- **CONSIGNES**
- 1) D'après le texte sur les mésanges, pourquoi l'idée d'une spécialisation entre les deux oiseaux ne peut-elle pas être affirmée ? Répondez en une à trois phrases.
- 2) Répondez brièvement à ces questions sur le texte sur les mésanges :
(a) Quelle forme la mésange a-t-elle donnée à la chenille en l'enroulant ?
(b) À quel moment cette scène a-t-elle eu lieu ?
(c) Quelle séquence s'est répétée plusieurs fois ?
- 3) Recopiez le passage du texte sur les mésanges depuis « Une seule fois, j'ai » jusqu'à « semble plus nécessaire. ».

- **EXTRAIT DU TEXTE**
========

Une seule fois, j'ai vu l'une des mésanges soigneusement (et c'est pas facile quand on n'a que son bec comme instrument) enrouler la chenille qu'elle avait transportée toute pendouillante, pour en faire une sorte de couronne. C'était en début de cette première journée de nourrissage. Je n'ai jamais revu cette scène. Peut-on imaginer que cette préparation était nécessaire pour la première becquée de ce nouveau mets ?






Ensuite, cette présentation ne semble plus nécessaire.


Il est vrai que parfois, la prise parait un peu mince.


Pendant un moment, je me suis demandé s'il n'y avait pas une spécialisation entre nos deux mésanges, l'une axée sur les larves et chenilles, l'autre sur les insectes volants. C'est vrai que le terrain de chasse est bien différent dans les deux cas. Mais, faute de pouvoir clairement différencier les deux individus, dans une espèce où mâle et femelle son très semblables, je ne peux l'affirmer. D'ailleurs, cette répartition des tâches change peut-être d'une fois sur l'autre, en fonction des hasards de la chasse (pourtant, en relisant mon texte et en revoyant mes photos, je me demande si l'on ne peut pas distinguer deux individus, l'un plus coloré, avec ces nuances roses typiques des mésanges à longue queue et l'autre plus monochrome, avec de beaux dégradés de gris). J'ai vu aussi se répéter plusieurs fois la même séquence : d'abord les insectes volants puis l'autre apporte une larve.

========

- **DONNÉES FOURNIES**
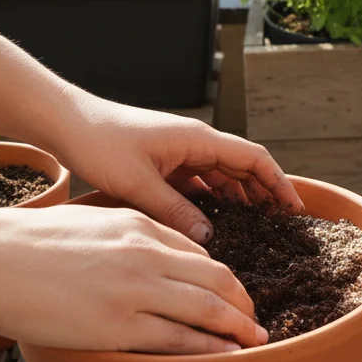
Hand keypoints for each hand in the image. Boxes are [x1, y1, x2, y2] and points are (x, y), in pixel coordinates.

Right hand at [0, 203, 269, 352]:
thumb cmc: (25, 245)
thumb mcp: (88, 226)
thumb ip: (122, 239)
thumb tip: (141, 261)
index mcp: (138, 226)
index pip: (197, 252)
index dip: (222, 276)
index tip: (230, 292)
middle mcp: (145, 254)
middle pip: (217, 278)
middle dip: (243, 301)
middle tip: (254, 318)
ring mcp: (135, 290)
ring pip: (209, 308)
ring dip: (239, 327)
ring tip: (253, 340)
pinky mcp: (118, 326)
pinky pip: (180, 339)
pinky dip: (211, 348)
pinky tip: (227, 356)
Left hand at [53, 98, 303, 243]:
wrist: (66, 124)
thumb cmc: (100, 143)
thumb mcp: (138, 184)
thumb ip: (175, 212)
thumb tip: (210, 238)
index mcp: (198, 139)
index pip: (254, 158)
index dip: (278, 183)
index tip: (294, 210)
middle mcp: (195, 142)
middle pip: (243, 167)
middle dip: (264, 194)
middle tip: (279, 227)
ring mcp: (180, 152)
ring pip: (221, 176)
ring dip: (238, 199)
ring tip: (252, 229)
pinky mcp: (164, 162)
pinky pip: (199, 183)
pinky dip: (211, 201)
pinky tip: (212, 223)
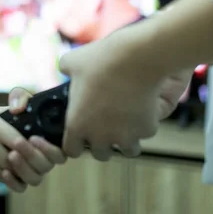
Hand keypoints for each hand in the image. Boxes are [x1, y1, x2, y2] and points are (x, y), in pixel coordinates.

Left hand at [0, 87, 67, 190]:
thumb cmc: (11, 114)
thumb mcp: (17, 101)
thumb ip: (20, 97)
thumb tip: (18, 108)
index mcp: (49, 142)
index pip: (60, 153)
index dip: (50, 149)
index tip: (34, 138)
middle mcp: (43, 159)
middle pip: (46, 166)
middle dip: (32, 155)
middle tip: (17, 143)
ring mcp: (31, 170)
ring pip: (35, 179)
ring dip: (24, 169)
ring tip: (10, 155)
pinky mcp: (18, 179)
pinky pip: (20, 187)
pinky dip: (13, 182)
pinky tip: (4, 172)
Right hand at [0, 104, 26, 188]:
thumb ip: (4, 113)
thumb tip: (23, 111)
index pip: (20, 141)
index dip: (26, 145)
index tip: (27, 143)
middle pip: (16, 160)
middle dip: (20, 159)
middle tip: (20, 155)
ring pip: (6, 173)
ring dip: (9, 168)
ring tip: (7, 159)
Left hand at [58, 27, 192, 160]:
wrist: (136, 59)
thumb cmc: (100, 60)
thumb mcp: (72, 61)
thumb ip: (66, 71)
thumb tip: (66, 71)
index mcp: (77, 125)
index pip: (71, 150)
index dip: (75, 142)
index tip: (80, 134)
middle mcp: (100, 137)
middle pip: (101, 154)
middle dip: (103, 143)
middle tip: (106, 126)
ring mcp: (125, 136)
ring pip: (127, 150)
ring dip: (126, 140)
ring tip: (127, 124)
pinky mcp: (146, 130)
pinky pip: (145, 133)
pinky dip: (145, 124)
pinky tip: (143, 109)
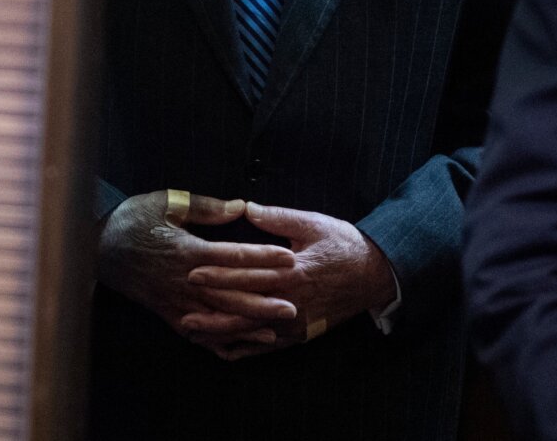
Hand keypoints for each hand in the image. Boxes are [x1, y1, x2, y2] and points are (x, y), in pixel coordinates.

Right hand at [97, 190, 299, 358]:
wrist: (96, 248)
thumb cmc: (133, 220)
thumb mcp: (166, 202)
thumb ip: (206, 207)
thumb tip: (240, 207)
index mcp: (187, 251)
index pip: (233, 256)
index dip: (263, 257)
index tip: (289, 258)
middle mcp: (184, 280)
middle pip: (231, 293)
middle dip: (263, 300)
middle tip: (293, 304)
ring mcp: (176, 301)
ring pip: (218, 318)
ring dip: (247, 325)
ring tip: (275, 330)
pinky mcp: (167, 314)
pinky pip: (197, 333)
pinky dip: (218, 341)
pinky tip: (239, 346)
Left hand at [182, 201, 395, 359]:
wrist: (375, 274)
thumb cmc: (343, 245)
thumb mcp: (314, 224)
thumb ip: (278, 218)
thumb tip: (247, 207)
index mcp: (292, 271)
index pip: (248, 274)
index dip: (218, 274)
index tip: (192, 272)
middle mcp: (292, 301)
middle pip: (244, 308)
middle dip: (211, 308)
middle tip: (181, 308)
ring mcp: (296, 322)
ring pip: (251, 332)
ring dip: (221, 334)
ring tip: (193, 333)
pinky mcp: (300, 334)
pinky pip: (267, 346)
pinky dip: (244, 349)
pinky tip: (222, 349)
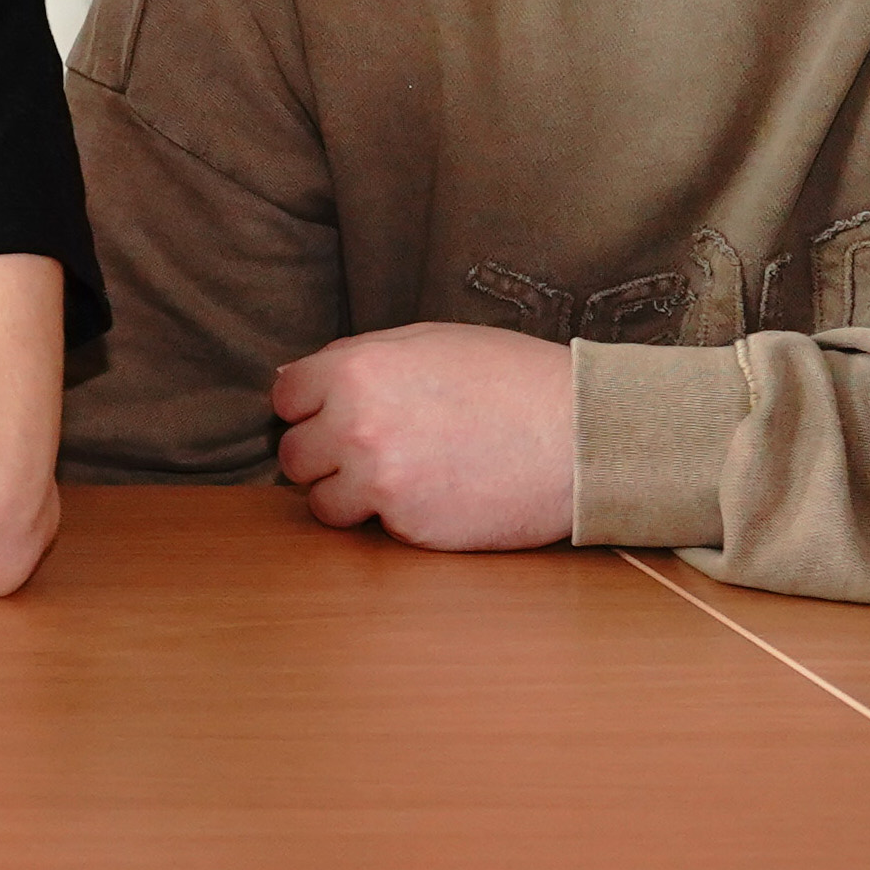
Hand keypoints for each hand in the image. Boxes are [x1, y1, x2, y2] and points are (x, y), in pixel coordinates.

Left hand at [271, 325, 577, 551]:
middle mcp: (354, 425)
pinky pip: (370, 528)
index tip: (338, 414)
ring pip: (321, 502)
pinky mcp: (407, 527)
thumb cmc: (512, 380)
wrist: (583, 435)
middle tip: (376, 449)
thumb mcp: (429, 341)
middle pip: (294, 454)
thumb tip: (289, 381)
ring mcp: (379, 480)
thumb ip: (356, 358)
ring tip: (403, 476)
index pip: (285, 397)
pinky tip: (435, 495)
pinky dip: (392, 519)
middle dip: (325, 455)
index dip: (311, 407)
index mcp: (354, 369)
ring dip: (349, 494)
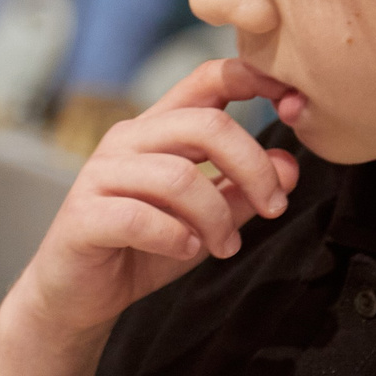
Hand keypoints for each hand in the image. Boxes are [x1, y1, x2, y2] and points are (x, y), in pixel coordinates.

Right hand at [9, 60, 303, 341]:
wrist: (79, 296)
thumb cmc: (142, 249)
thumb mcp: (207, 218)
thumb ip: (244, 190)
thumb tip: (289, 164)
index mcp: (158, 128)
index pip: (208, 78)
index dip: (256, 78)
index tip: (296, 105)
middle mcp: (128, 140)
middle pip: (205, 124)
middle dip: (252, 167)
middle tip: (274, 207)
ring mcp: (101, 174)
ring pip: (179, 176)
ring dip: (217, 217)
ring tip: (224, 246)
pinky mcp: (84, 215)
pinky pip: (142, 218)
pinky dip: (176, 238)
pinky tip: (185, 251)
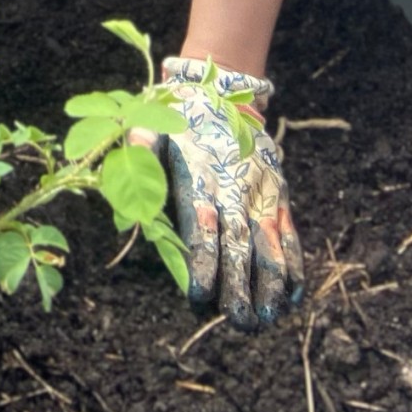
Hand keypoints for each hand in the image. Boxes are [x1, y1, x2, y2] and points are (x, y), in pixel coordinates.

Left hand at [136, 57, 304, 329]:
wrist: (224, 88)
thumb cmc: (178, 117)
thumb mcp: (152, 126)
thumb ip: (138, 151)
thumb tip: (117, 184)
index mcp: (202, 176)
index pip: (203, 228)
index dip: (202, 264)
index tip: (197, 297)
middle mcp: (235, 186)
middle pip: (240, 244)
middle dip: (240, 286)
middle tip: (237, 322)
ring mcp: (261, 191)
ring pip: (270, 244)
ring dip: (270, 284)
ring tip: (264, 320)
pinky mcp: (278, 193)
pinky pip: (290, 233)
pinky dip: (294, 265)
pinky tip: (291, 297)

========

- **CORRIGÉ PAR CONSIGNE**
- 1) Cette spécialisation ne peut pas être affirmée, faute de pouvoir différencier clairement les deux individus. Chez cette espèce, le mâle et la femelle sont en effet très semblables.

- 2)
(a) Une sorte de couronne.
(b) Au début de la première journée de nourrissage.
(c) D'abord les insectes volants, puis l'autre mésange apporte une larve.

- 3)
Une seule fois, j'ai vu l'une des mésanges soigneusement (et c'est pas facile quand on n'a que son bec comme instrument) enrouler la chenille qu'elle avait transportée toute pendouillante, pour en faire une sorte de couronne. C'était en début de cette première journée de nourrissage. Je n'ai jamais revu cette scène. Peut-on imaginer que cette préparation était nécessaire pour la première becquée de ce nouveau mets ?






Ensuite, cette présentation ne semble plus nécessaire.